What does it mean? It means you have an opportunity to write blogs that people read.

This is what we call a content gap. If you can fill this gap, you have a hungry audience out there waiting for your step-by-step tutorial.

Product review – here is another gap in the world of blogging. So many reviews are fake because the writers never really used the products they are reviewing.

Whenever you read product reviews, they are not exactly reviews—they are a list of product specifications or a list of features where the writer did not provide any experience whatsoever.

If done right, product reviews are great because they provide a buyer with a sense of clarity, instead of taking the risk of buying something they have not used.

Again, you are doing your audience a favor, and they will take the time to read your blog

Practice editing, not adding

While it is true that long articles are better, this should not be a steadfast rule.

If there is one thing you should never do with an article, it is stuffing it with irrelevant content that does not matter.

For example, let us say that you are writing a review of Apple’s newest iPhone.

It does not make sense writing about Apple’s history in your first 500 words. Readers just do not care.

What you need is a short intro and then dive right into the meat of the issue—is this new model any good?

What are the features and what new goodies are waiting for the buyer?

This is why you need to edit your articles.

You need to have the strength to make the cut, even if what you wrote is great.

If it has nothing to do with the subject matter, take it off.

Let us take a look at another example. If your topic is the best zoos in New Jersey, you should not write about the plight of endangered animals.

While your advocacy is admirable, the person who clicked on your link expects to read about the best zoos in the state, not a lecture on how humans degrade earth.

Keep what is important, and discard what is irrelevant.

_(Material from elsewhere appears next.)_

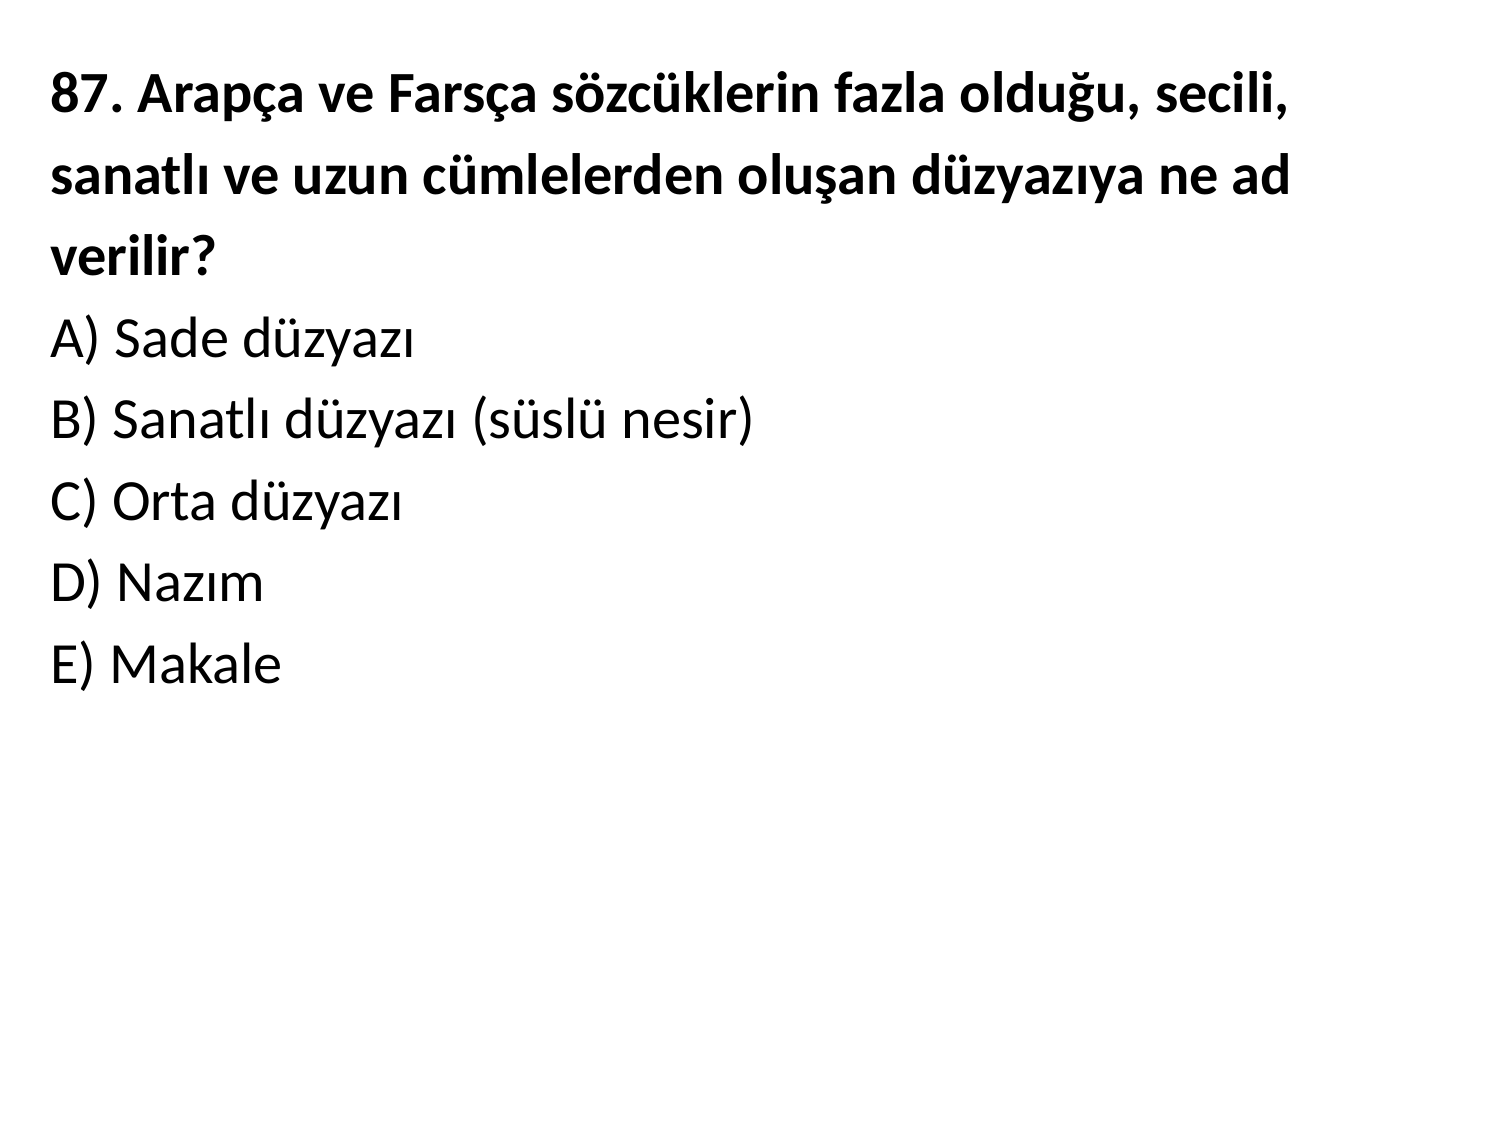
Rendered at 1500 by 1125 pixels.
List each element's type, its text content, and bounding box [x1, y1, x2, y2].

list 87. Arapça ve Farsça sözcüklerin fazla olduğu, secili, sanatlı ve uzun cümlelerden oluşan düzyazıya ne ad verilir? A) Sade düzyazı B) Sanatlı düzyazı (süslü nesir) C) Orta düzyazı D) Nazım E) Makale [35, 46, 1465, 1067]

Attempt to help, but not to sell

The last in our blog writing tips is to create articles that add value—posts that help people, not posts that sell.

Internet readers now have a nose for salesy people.

They do not like being sold items—they will know if you are sincere.

Be honest about what you are writing, and offer the readers what they are looking for: the truth.

If you help people, what you did for them will come back to you.

It may take time, but they will trust you and come back for more information from you.

In time, they are going to buy the products you recommend, or subscribe to the services that you offer.

The key to your success is value. Many salespeople fail because they push products to their target customers’ noses.

The right approach is to provide a solution to a problem and wait until the customer realize that yes, he needs the product or service that you are offering.

Review your blog post before you release it.

Before you hit the publish button, ask yourself, what is the reader’s take away from this article?

If you told them how they can make money online, will your article deliver?


If you want to establish your credibility in your niche, you have to write blog posts that resonate with your audience, not just a “me too” article.

People can see through marketers, and if there is one thing that they do not like, they do not like being sold something.

Whenever you write for your blog, you have to consider your audience—write to serve their needs, not yours.

You have to set yourself apart by being real.

And you can do this if you create content that you really worked hard for, no content that you just re-wrote from another else’s post.